Collected data
Content starts

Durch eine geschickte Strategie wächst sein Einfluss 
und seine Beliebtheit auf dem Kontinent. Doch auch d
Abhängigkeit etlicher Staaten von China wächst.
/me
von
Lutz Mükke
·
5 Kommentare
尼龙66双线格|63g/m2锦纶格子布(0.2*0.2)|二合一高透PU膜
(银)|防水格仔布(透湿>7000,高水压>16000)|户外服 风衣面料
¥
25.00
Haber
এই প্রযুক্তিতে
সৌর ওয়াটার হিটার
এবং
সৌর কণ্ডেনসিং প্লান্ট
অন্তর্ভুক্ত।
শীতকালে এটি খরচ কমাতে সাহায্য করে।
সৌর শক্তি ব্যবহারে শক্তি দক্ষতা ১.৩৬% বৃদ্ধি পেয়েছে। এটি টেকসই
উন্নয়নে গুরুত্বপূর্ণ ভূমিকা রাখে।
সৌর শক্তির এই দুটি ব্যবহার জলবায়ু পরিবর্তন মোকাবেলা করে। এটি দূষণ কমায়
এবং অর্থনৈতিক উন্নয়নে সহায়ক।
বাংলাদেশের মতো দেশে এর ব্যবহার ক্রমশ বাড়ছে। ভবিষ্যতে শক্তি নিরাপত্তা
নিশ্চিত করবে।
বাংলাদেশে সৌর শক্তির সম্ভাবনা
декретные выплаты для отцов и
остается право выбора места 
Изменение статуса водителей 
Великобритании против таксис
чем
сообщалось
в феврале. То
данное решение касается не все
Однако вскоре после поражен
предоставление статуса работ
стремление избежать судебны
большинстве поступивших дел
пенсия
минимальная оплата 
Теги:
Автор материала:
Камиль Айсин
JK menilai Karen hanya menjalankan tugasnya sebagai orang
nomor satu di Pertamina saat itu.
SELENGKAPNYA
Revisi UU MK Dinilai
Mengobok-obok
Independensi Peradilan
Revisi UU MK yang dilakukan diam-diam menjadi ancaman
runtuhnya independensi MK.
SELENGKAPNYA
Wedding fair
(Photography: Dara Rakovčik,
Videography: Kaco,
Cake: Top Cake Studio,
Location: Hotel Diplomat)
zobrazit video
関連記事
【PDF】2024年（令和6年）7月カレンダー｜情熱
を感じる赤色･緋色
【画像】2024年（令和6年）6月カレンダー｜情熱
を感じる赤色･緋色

Content ends

## WORK ORDER
Considering only the data above, return the lines in which "Revisi" occurs.

## FINISHED EXERCISE
Revisi UU MK Dinilai
Revisi UU MK yang dilakukan diam-diam menjadi ancaman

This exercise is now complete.